Sevgili yoldaşlar,
Bu yıl 2 Eylül’de Hindistan’da emekçi kitlelerin mücadele iradesini gösteren 150 milyon kişinin – örgütlü olunan sanayideki, örgütlü olunmayan işkollarındaki ve tarımdaki işçilerin- katıldığı başka bir genel greve tanıklık ettik.
Bu grev 1991’de başlayan, en düşük aylık ücretin 15.000 Rs (250 dolar) olması, sağlık sigortası, emeklilik ve benzeri talepleri olan; sözleşmeli çalışma sistemine, özelleştirmeye ve iş kanununda kapitalistlerin lehine değişikliklere karşı olan genel grevlerin devamıydı.
Amerikalı işçiler saatlik ücretin 15 dolar olmasını talep ediyorlar. ABD ve Avrupa’daki işçiler iş kanunlarının geriletilmesine ve kemer sıkma adına sosyal güvenlikteki kısıtlamalara karşı çıkıyor. Sömürenlerin küresel gündemi, ilerleme ve yapısal uyum adına 85 kişinin dünya zenginliğinden, çokuluslu ortaklıkların elindeki üretim ve kapitalin üçte birinden yararlanmasıyla sonuçlanan akıl almaz bir eşitsizlik ortaya çıkardı.

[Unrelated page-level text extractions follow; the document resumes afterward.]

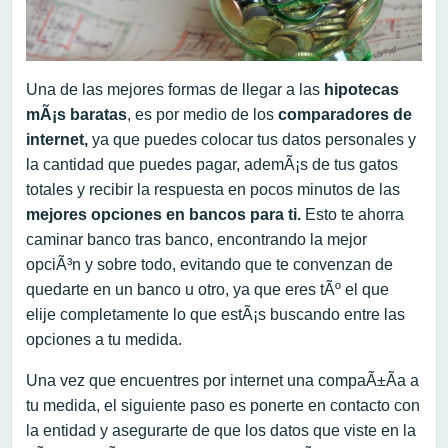
Una de las mejores formas de llegar a las
hipotecas
mÃ¡s baratas
, es por medio de los
comparadores de
internet,
ya que puedes colocar tus datos personales y
la cantidad que puedes pagar, ademÃ¡s de tus gatos
totales y recibir la respuesta en pocos minutos de las
mejores opciones en bancos para ti.
Esto te ahorra
caminar banco tras banco, encontrando la mejor
opciÃ³n y sobre todo, evitando que te convenzan de
quedarte en un banco u otro, ya que eres tÃº el que
elije completamente lo que estÃ¡s buscando entre las
opciones a tu medida.
Una vez que encuentres por internet una compaÃ±Ã­a a
tu medida, el siguiente paso es ponerte en contacto con
la entidad y asegurarte de que los datos que viste en la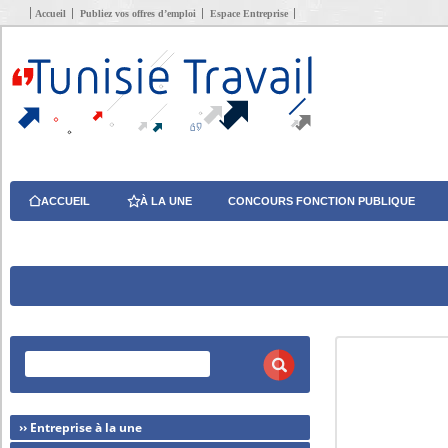
Accueil
Publiez vos offres d’emploi
Espace Entreprise
ACCUEIL
À LA UNE
CONCOURS FONCTION PUBLIQUE
›› Entreprise à la une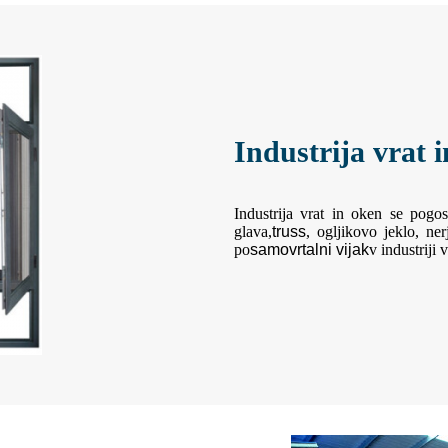
Industrija vrat 
Industrija vrat in oken se pogo
glava,
truss
, ogljikovo jeklo, ne
po
samovrtalni vijak
v industriji 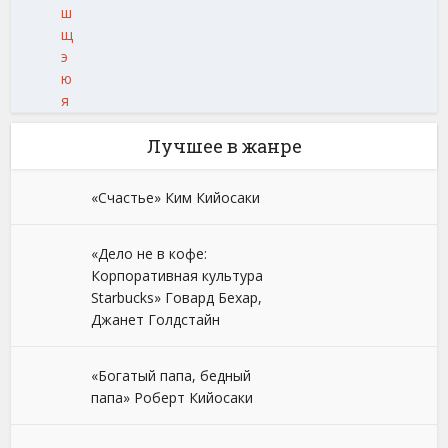
ш
щ
э
ю
я
Лучшее в жанре
«Счастье» Ким Кийосаки
«Дело не в кофе:
Корпоративная культура
Starbucks» Говард Бехар,
Джанет Голдстайн
«Богатый папа, бедный
папа» Роберт Кийосаки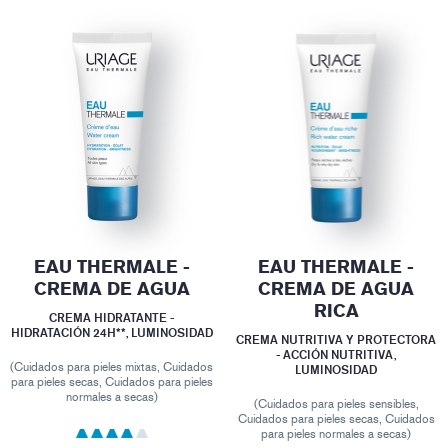
EAU THERMALE -
EAU THERMALE -
CREMA DE AGUA
CREMA DE AGUA
RICA
CREMA HIDRATANTE -
HIDRATACIÓN 24H**, LUMINOSIDAD
CREMA NUTRITIVA Y PROTECTORA
- ACCIÓN NUTRITIVA,
(Cuidados para pieles mixtas, Cuidados
LUMINOSIDAD
para pieles secas, Cuidados para pieles
normales a secas)
(Cuidados para pieles sensibles,
Cuidados para pieles secas, Cuidados
para pieles normales a secas)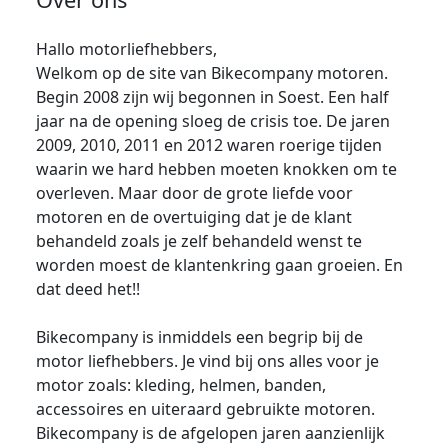
Hallo motorliefhebbers,
Welkom op de site van Bikecompany motoren.
Begin 2008 zijn wij begonnen in Soest. Een half
jaar na de opening sloeg de crisis toe. De jaren
2009, 2010, 2011 en 2012 waren roerige tijden
waarin we hard hebben moeten knokken om te
overleven. Maar door de grote liefde voor
motoren en de overtuiging dat je de klant
behandeld zoals je zelf behandeld wenst te
worden moest de klantenkring gaan groeien. En
dat deed het!!
Bikecompany is inmiddels een begrip bij de
motor liefhebbers. Je vind bij ons alles voor je
motor zoals: kleding, helmen, banden,
accessoires en uiteraard gebruikte motoren.
Bikecompany is de afgelopen jaren aanzienlijk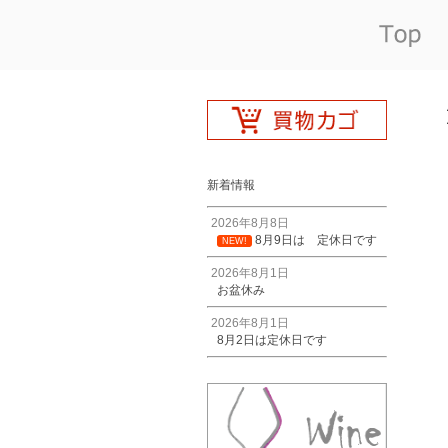
新着情報
2026年8月8日
8月9日は 定休日です
NEW!
2026年8月1日
お盆休み
2026年8月1日
8月2日は定休日です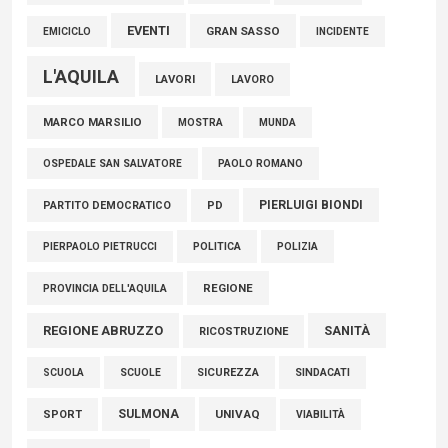
EVENTI
GRAN SASSO
EMICICLO
INCIDENTE
L'AQUILA
LAVORI
LAVORO
MARCO MARSILIO
MOSTRA
MUNDA
PAOLO ROMANO
OSPEDALE SAN SALVATORE
PIERLUIGI BIONDI
PARTITO DEMOCRATICO
PD
POLITICA
POLIZIA
PIERPAOLO PIETRUCCI
REGIONE
PROVINCIA DELL'AQUILA
REGIONE ABRUZZO
SANITÀ
RICOSTRUZIONE
SCUOLE
SICUREZZA
SINDACATI
SCUOLA
SULMONA
UNIVAQ
SPORT
VIABILITÀ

Hindistan’dan bazılarımız İşçiler ve Halkların Uluslararası Bağlantı Komitesi’nin (ILC) Barselona, Paris, San Francisco, Madrid ve Berlin’de düzenlediği Açık Dünya Konferanslarına katılma fırsatına sahip olduk. ILC’nin de içinde yer aldığı “Savaşa ve Sömürüye karşı” gündemli son konferans 2010’da Cezayir’de gerçekleşti. Bu konferanslar işçileri bir araya getiriyor, deneyim alışverişleri yeni bir canlılık ve ilham sağlıyor. Bu konferansların amaçlarından biri de uluslararası işçi hareketinin, işçi sınıfının bütün politik eğilimlerini kucaklayan Uluslararası İşçi Birliği I. Enternasyonal çizgisinde inşası için çabalamak.

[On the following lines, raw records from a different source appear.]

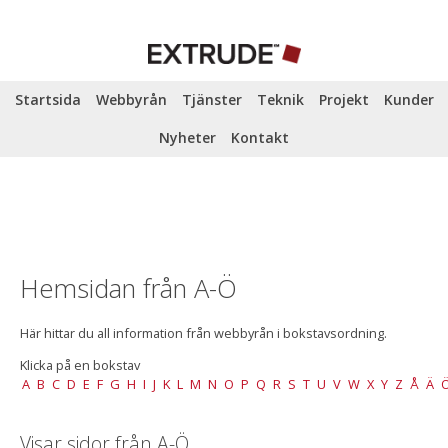
Startsida
Webbyrån
Tjänster
Teknik
Projekt
Kunder
Nyheter
Kontakt
Hemsidan från A-Ö
Här hittar du all information från webbyrån i bokstavsordning.
Klicka på en bokstav
A
B
C
D
E
F
G
H
I
J
K
L
M
N
O
P
Q
R
S
T
U
V
W
X
Y
Z
Å
Ä
Visar sidor från A-Ö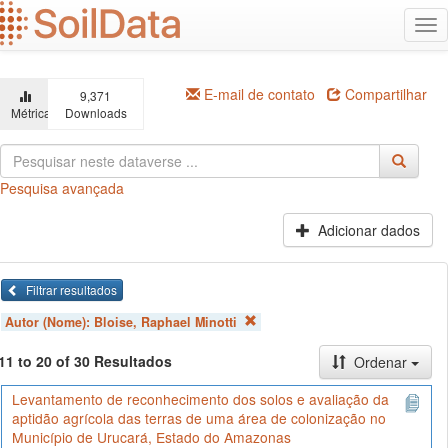
Ir
Alt
para
na
o
conteúdo
principal
E-mail de contato
Compartilhar
9,371
Métricas
Downloads
Pesquisa avançada
Adicionar dados
Filtrar resultados
Autor (Nome):
Bloise, Raphael Minotti
11 to 20 of 30 Resultados
Ordenar
Levantamento de reconhecimento dos solos e avaliação da
aptidão agrícola das terras de uma área de colonização no
Município de Urucará, Estado do Amazonas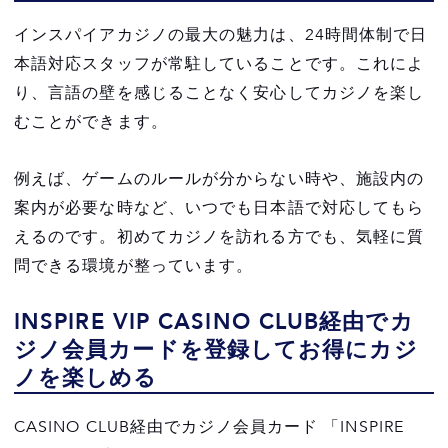
インスパイアカジノの最大の魅力は、24時間体制で日
本語対応スタッフが常駐していることです。これによ
り、言語の壁を感じることなく安心してカジノを楽し
むことができます。
例えば、ゲームのルールが分からない時や、施設内の
案内が必要な時など、いつでも日本語で対応してもら
えるのです。初めてカジノを訪れる方でも、気軽に質
問できる環境が整っています。
INSPIRE VIP CASINO CLUB経由でカ
ジノ会員カードを登録してお得にカジ
ノを楽しめる
CASINO CLUB経由でカジノ会員カード 「INSPIRE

Yaşanan olaylar, Cezayir’de yapılan Açık Dünya Konferansı’nın ortaya koyduğu “Savaş ve Sömürü” gündeminin her zamankinden çok daha fazla yerinde olduğunu bizlere kanıtladı. Emperyalist askeri şiddetin katmerlenmesi Orta Doğu’da, Afrika’da ve Asya’daki halkların trajedisine yol açtı. Aynı zamanda, Avrupa Birliği’nin kanlı politikaları Yunanistan’daki krizi ortaya çıkardı. Bütün kıtalar –Suriye’de, Brezilya’da, Ukrayna’da, Çin’de neler olduğuna bir bakın- bir dünya krizine sürüklendi.

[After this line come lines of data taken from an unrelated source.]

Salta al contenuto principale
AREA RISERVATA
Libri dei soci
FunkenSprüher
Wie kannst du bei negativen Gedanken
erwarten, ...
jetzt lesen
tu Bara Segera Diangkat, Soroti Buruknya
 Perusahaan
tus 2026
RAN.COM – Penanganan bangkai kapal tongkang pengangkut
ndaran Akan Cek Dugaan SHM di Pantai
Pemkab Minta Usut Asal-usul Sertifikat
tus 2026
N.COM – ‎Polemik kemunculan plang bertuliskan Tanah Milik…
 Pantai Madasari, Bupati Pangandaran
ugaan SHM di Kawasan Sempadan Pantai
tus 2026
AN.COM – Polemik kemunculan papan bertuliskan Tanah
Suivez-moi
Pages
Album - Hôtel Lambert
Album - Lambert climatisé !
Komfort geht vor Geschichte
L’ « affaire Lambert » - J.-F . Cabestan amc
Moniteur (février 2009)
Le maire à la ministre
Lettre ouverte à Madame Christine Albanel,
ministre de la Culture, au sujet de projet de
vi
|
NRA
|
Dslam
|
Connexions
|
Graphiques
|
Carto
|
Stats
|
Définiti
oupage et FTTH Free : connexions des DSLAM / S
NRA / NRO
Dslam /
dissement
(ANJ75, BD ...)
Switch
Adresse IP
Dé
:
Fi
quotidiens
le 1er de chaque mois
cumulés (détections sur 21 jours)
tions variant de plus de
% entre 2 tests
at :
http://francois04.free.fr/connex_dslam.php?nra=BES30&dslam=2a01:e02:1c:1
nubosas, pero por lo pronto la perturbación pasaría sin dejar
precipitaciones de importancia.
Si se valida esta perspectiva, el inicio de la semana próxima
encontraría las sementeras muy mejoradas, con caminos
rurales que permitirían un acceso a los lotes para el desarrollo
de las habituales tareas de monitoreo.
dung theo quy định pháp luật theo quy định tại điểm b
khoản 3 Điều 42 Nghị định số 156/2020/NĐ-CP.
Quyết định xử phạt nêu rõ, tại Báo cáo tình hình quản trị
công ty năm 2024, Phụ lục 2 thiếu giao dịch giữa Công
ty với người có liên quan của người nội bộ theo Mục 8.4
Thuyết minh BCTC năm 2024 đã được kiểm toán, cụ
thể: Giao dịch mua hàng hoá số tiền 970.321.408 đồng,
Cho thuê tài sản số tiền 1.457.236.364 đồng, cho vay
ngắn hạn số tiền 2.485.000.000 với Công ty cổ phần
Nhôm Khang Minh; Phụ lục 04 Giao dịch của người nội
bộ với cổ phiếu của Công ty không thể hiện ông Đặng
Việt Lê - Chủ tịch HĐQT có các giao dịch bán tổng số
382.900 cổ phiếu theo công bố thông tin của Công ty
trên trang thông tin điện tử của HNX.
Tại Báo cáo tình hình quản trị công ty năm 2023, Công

- Savaş ve yıkım bütün dünyada sürüyor. Gerçek şu ki üretim araçları üzerindeki özel mülkiyet sistemi insanlığı barbarlık felaketine doğru sürüklüyor.
- 25 yıl önce bizler birinci Irak savaşının arifesindeydik. O günden bugüne savaş hiç son bulmadı.
11 Eylül 2001’den sonra emperyalist politikalar bütün halklara karşı saldırıda bir adım daha ileri gitti; 11 Eylül sonrasında bunun Amerikan Başkanı Bush “askeri olduğu kadar ekonomik, sosyal ve politik anlamda bütünlüklü bir savaş” olacağını ilan ediyordu.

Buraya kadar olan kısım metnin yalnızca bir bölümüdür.